In fact, Ana María and Ray envision this virtual support space as an opportunity for people to begin to explore, together, what it means to navigate change. “We’re not trained to ask questions about our own lives and to look inside, so we want this to be a learning experience about tools to enhance their adaptive capacity.” These are the tools, she insists, she and her family have been working to implement in their own lives.  

They want to support people impacted by Parkinson’s in expanding their thinking: life with PD isn’t linear. It can be surprising and uncertain and complex. The question becomes: how do we respond to this? How do we cope?  

Explaining the power of exploring these capacity-building inner resources together, Ana María explains, “Learning these tools in community, that builds resilience. It takes us from a sense of fragmentation and tension into meaning. It’s so important for us to nurture our communities.” 

Navigating PD as Partners 

As Ana María and Ray explore their new roles as facilitators in their movement disorders community, they insist they don’t want to “be like role models.”  
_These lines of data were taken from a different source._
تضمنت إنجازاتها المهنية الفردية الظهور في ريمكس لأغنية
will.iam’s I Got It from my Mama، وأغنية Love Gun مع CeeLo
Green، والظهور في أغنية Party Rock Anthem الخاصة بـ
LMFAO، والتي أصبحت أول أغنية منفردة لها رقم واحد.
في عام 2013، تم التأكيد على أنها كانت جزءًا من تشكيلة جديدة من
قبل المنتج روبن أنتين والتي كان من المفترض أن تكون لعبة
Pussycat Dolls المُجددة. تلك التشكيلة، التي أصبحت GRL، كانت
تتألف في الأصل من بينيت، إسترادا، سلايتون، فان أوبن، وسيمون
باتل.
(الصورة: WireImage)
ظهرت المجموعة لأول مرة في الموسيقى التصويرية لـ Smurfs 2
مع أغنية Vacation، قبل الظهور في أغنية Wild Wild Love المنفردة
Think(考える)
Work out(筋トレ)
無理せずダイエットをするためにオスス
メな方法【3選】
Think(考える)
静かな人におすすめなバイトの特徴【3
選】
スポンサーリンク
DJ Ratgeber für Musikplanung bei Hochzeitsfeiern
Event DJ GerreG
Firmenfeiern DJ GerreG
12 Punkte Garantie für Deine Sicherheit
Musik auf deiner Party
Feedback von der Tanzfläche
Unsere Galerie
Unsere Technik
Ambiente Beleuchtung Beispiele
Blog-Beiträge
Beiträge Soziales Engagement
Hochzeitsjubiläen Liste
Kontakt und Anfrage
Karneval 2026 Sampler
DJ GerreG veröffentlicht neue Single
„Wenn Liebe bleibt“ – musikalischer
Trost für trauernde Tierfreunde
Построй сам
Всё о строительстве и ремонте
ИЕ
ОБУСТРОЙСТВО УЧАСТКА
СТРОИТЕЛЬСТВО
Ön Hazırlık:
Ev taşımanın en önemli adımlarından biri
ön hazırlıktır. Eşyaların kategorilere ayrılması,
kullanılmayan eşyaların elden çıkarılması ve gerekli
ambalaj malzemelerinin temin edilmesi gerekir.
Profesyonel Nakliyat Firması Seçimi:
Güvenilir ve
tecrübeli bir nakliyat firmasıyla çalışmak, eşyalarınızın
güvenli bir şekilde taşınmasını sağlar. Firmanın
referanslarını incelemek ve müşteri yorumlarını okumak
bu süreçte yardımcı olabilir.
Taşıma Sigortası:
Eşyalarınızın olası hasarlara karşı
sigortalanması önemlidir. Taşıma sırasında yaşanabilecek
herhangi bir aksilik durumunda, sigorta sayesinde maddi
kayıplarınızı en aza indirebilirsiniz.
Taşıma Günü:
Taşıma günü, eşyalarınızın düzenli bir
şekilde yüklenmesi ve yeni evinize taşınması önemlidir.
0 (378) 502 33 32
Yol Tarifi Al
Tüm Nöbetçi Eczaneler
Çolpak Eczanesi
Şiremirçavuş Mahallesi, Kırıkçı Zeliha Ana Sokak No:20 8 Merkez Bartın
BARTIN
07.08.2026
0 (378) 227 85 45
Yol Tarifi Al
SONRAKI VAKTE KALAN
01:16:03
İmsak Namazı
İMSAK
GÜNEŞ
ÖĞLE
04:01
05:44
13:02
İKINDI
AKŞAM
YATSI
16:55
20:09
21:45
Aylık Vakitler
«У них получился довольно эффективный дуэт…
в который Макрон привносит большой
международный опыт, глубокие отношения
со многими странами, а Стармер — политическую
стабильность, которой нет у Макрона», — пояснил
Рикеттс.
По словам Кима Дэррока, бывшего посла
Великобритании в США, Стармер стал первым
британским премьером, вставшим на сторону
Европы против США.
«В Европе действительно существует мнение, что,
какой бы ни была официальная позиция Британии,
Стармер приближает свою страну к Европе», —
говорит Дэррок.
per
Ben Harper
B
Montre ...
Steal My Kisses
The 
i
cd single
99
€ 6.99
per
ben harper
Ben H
“I attend webinars sometimes when care partners give idealized versions of their experiences. And that’s just unreachable. Who can live that?” She wants to be real.  
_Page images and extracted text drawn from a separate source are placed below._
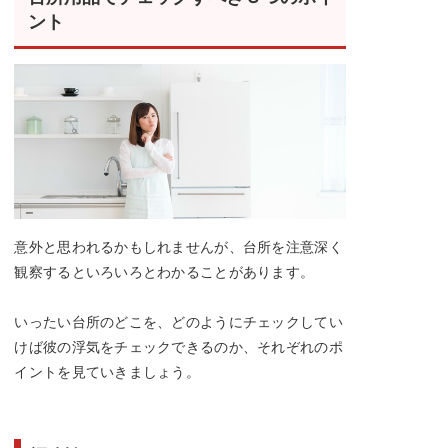
ント
意外と思われるかもしれませんが、台所を注意深く
観察するといろいろとわかることがあります。
いったい台所のどこを、どのようにチェックしてい
けば彼の浮気をチェックできるのか、それぞれのポ
イントを見ていきましょう。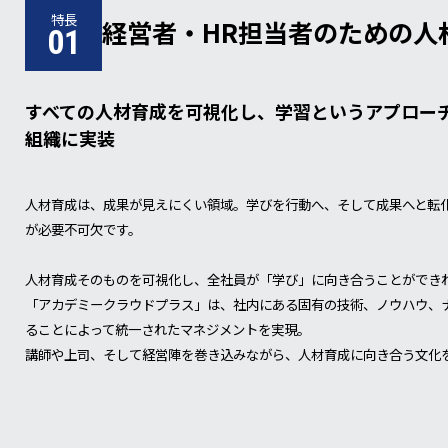
特長
経営者・HR担当者のための人
01
すべての人材育成を可視化し、学習というアプロー
組織に実装
人材育成は、成果が見えにくい領域。学びを行動へ、そして成果へと転
が必要不可欠です。
人材育成そのものを可視化し、全社員が「学び」に向き合うことができ
「アカデミークラウドプラス」は、社内にある固有の技術、ノウハウ、
ることによって統一されたマネジメントを実現。
講師や上司、そして経営陣を巻き込みながら、人材育成に向き合う文化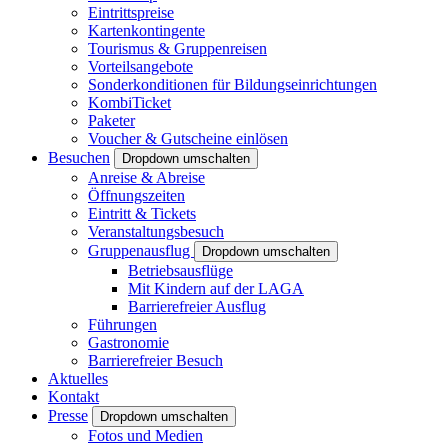
Eintrittspreise
Kartenkontingente
Tourismus & Gruppenreisen
Vorteilsangebote
Sonderkonditionen für Bildungseinrichtungen
KombiTicket
Paketer
Voucher & Gutscheine einlösen
Besuchen
Dropdown umschalten
Anreise & Abreise
Öffnungszeiten
Eintritt & Tickets
Veranstaltungsbesuch
Gruppenausflug
Dropdown umschalten
Betriebsausflüge
Mit Kindern auf der LAGA
Barrierefreier Ausflug
Führungen
Gastronomie
Barrierefreier Besuch
Aktuelles
Kontakt
Presse
Dropdown umschalten
Fotos und Medien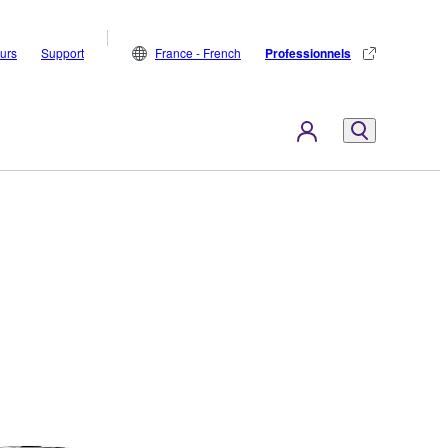
eurs
Support
France - French
Professionnels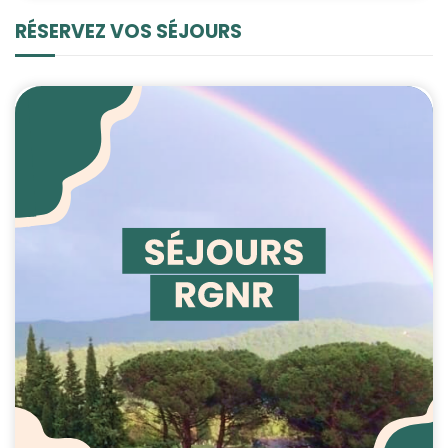
RÉSERVEZ VOS SÉJOURS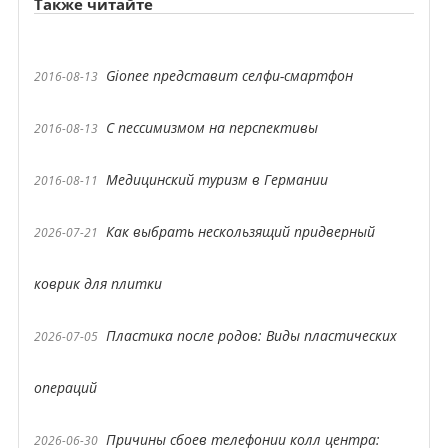
Также читайте
Gionee представит селфи-смартфон
2016-08-13
С пессимизмом на перспективы
2016-08-13
Медицинский туризм в Германии
2016-08-11
Как выбрать нескользящий придверный
2026-07-21
коврик для плитки
Пластика после родов: Виды пластических
2026-07-05
операций
Причины сбоев телефонии колл центра:
2026-06-30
As she told me this, she paused and said, “I have to show you something we shared at our virtual meeting the other day.” She got up and walked away from the computer screen, leaving their dog Max to look up from his spot by her feet on the floor.  

When she came back, she was carrying boxing gloves. She laughed: this was how they showed the other families in attendance that she and Ray spar sometimes, too. Life is messy and they don’t want to be idols. They want to create courageous space for the truth of partnership, including partnership with PD. 
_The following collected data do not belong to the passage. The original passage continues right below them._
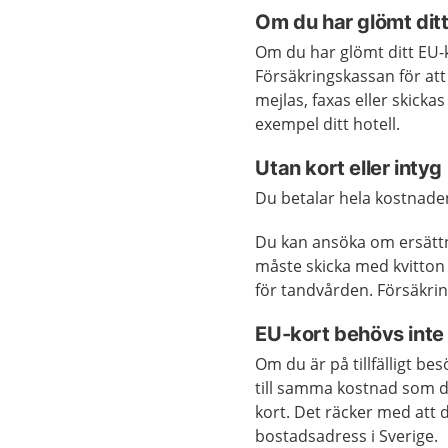
Om du har glömt dit
Om du har glömt ditt EU-
Försäkringskassan för att få
mejlas, faxas eller skickas 
exempel ditt hotell.
Utan kort eller intyg
Du betalar hela kostnaden 
Du kan ansöka om ersätt
måste skicka med kvitton
för tandvården. Försäkri
EU-kort behövs inte
Om du är på tillfälligt be
till samma kostnad som d
kort. Det räcker med att d
bostadsadress i Sverige.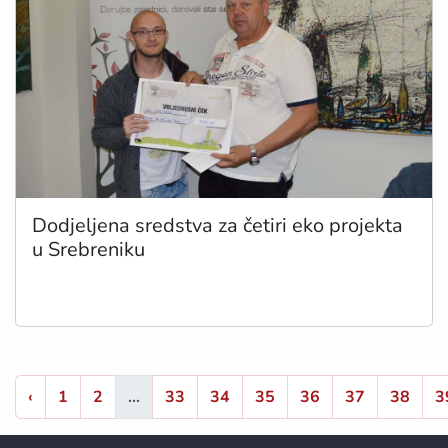
Dodjeljena sredstva za četiri eko projekta
u Srebreniku
‹
1
2
...
33
34
35
36
37
38
3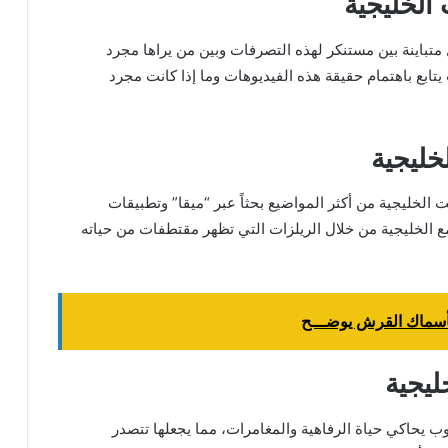
 الخليجية
 متباينة بين مستنكر لهذه التصرفات وبين من يراها مجرد
تابع باهتمام حقيقة هذه الفيديوهات وما إذا كانت مجرد
خليجية
الخليجية من أكثر المواضيع بحثاً عبر “ميقا” وتطبيقات
ع الخليجية من خلال الريلزات التي تظهر مقتطفات من حياته
سماك القرش يوضـــح
ليجية
ب يحاكي حياة الرفاهية والمغامرات، مما يجعلها تتصدر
In fact, Ana María feels partnership is mutual, which is why she doesn’t identify with being a caregiver.  She believes they’re a unit, leaning on each other and lifting each other up. “I take care of him, but he also takes care of me.” 

When I asked her to give me an example of how Ray takes care of her, she smiled. “For example,” she said, “when I’m working on the computer, he brings me a pancake or tea or a snack. Or when there’s a possibility for me to spend some time with friends, he’s always willing to have me go and enjoy.”  

This is not an easy journey and Parkinson’s shifts relationships. “Our love, it has shifted,” she admitted. “But it has shifted with bitterness and with brightness.” 

They’re still growing together, reflecting together, just as they did all those years ago when Ray was a young priest espousing poetry and she was a student, curious and exploring the world. This is just a new season in their love.